Directions for this task: Return each line in the rows below that contains the string "chart". Case counts.

++++ Records for this task

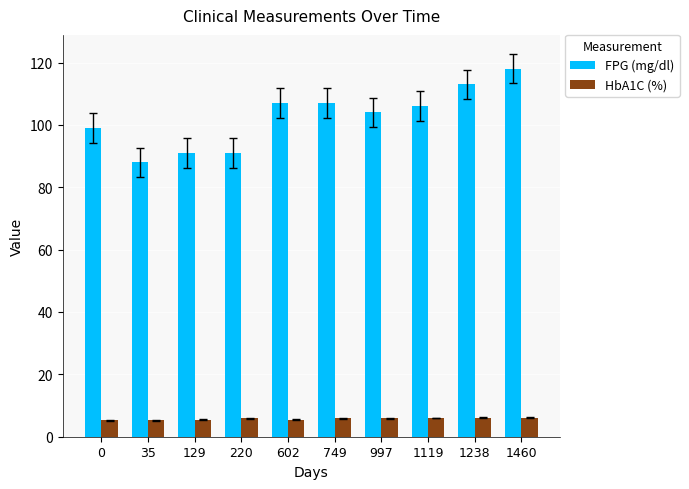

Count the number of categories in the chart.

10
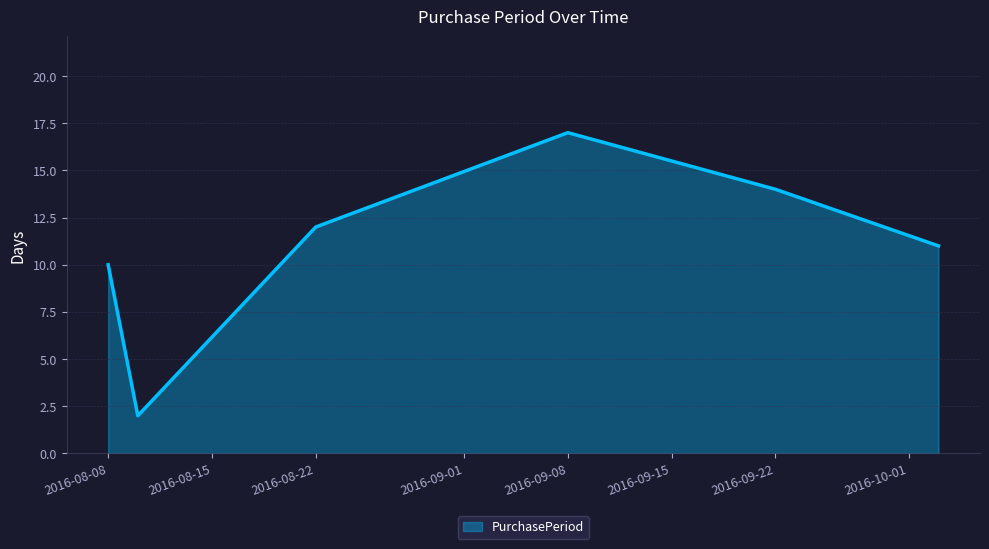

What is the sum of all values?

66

++++++++
++++ Records for this task

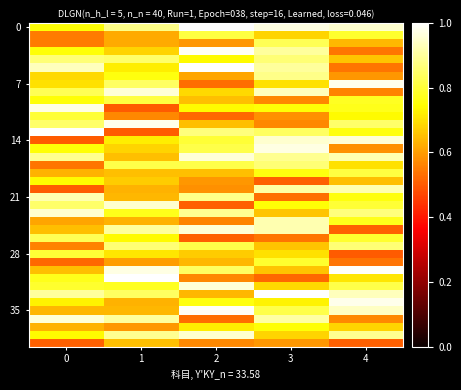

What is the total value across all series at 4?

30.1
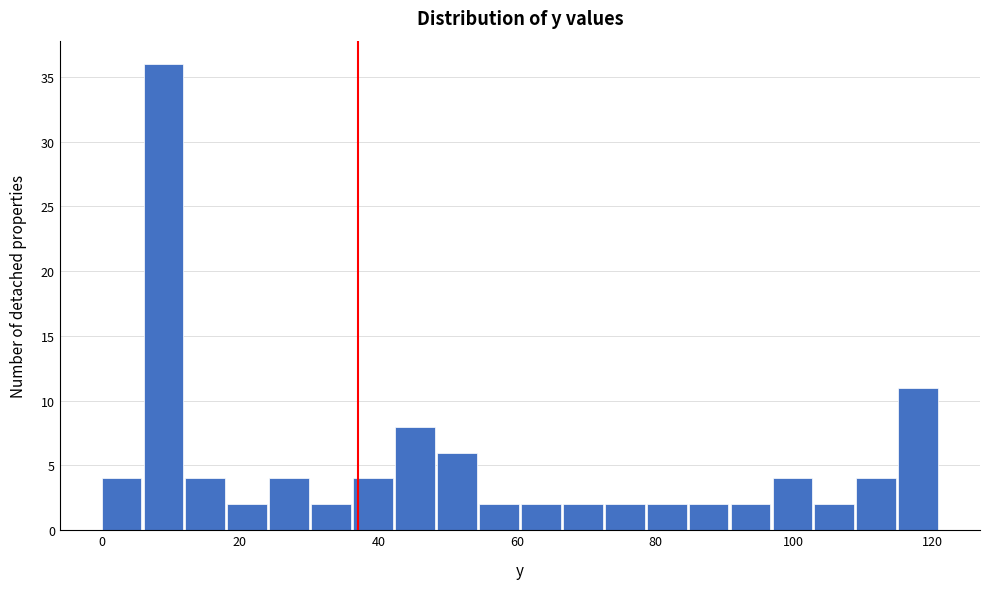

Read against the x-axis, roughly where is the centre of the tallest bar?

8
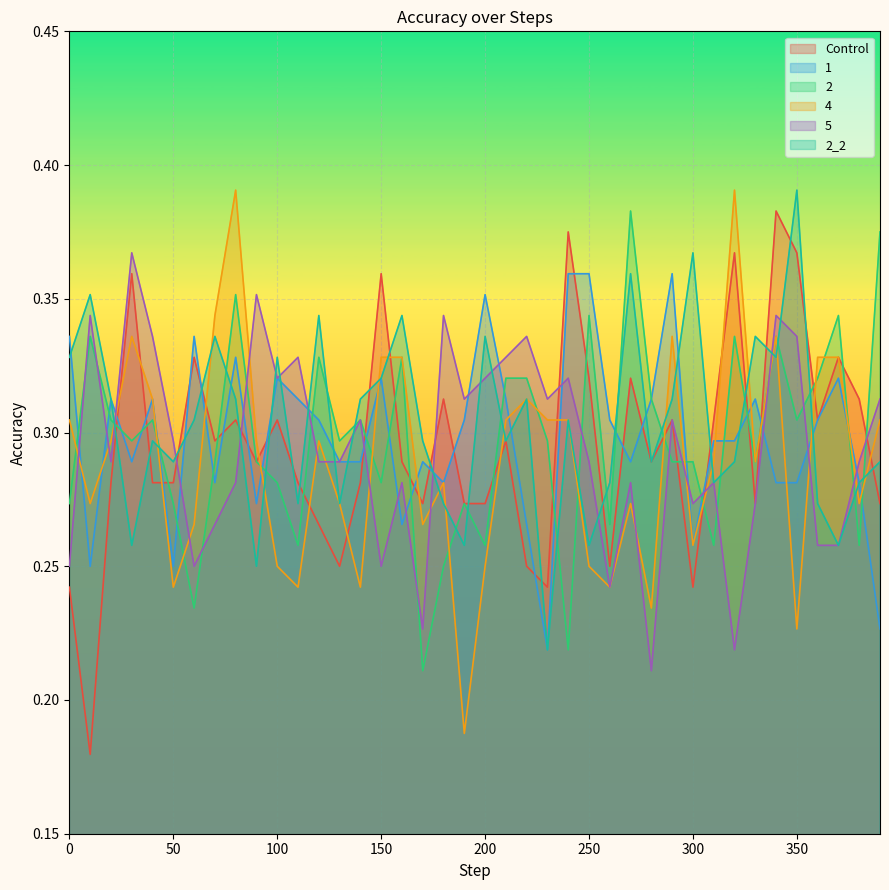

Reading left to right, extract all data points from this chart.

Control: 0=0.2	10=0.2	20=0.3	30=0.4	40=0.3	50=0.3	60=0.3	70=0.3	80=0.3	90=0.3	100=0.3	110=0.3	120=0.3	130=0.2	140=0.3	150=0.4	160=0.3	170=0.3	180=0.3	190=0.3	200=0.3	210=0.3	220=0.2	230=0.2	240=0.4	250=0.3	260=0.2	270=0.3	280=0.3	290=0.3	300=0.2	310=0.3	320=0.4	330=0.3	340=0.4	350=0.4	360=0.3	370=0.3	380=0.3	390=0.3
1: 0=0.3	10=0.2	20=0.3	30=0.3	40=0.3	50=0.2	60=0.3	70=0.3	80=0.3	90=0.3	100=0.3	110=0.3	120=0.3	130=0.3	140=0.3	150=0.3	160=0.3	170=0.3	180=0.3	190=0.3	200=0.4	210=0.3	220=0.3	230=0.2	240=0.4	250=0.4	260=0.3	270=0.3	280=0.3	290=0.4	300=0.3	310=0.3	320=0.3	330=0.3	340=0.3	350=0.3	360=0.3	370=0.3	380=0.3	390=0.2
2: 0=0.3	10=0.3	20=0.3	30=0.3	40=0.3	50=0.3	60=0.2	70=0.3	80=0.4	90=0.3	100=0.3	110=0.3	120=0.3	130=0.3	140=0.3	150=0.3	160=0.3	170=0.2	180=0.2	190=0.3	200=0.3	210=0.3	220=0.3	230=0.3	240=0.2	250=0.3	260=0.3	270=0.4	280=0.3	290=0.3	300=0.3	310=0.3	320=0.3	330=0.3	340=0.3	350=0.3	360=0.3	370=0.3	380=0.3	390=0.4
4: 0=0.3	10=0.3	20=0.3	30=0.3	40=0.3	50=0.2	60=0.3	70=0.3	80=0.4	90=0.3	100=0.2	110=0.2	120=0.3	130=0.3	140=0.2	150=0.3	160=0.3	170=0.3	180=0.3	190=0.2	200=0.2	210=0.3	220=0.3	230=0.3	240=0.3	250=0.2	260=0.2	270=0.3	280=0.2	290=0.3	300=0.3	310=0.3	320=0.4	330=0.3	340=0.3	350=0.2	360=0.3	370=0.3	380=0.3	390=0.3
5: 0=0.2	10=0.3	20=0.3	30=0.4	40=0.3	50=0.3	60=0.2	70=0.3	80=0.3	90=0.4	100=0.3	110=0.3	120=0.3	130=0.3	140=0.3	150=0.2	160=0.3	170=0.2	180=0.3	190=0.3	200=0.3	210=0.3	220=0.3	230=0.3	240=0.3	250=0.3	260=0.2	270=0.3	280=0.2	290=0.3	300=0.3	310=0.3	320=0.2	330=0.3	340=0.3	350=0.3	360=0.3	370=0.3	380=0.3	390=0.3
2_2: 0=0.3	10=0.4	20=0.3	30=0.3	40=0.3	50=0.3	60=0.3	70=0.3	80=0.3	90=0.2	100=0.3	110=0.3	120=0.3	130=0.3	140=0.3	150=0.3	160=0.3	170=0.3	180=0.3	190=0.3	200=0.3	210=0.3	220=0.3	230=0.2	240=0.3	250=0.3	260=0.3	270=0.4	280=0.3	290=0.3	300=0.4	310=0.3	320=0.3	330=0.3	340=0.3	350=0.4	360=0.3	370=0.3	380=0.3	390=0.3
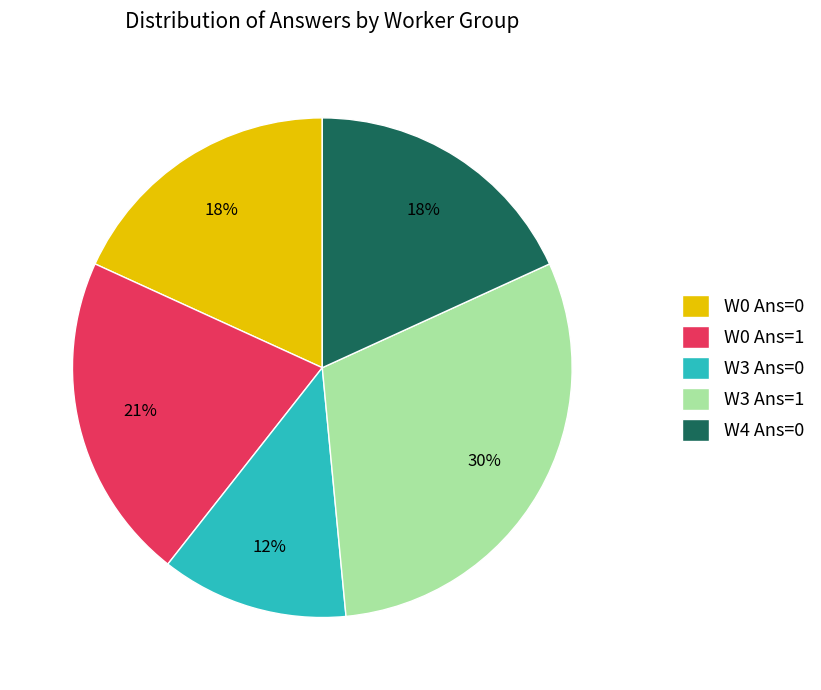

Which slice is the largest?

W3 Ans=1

++++++++

Response to the exercise:
Count the number of categories in the chart.
Reading left to right, extract all data points from this chart.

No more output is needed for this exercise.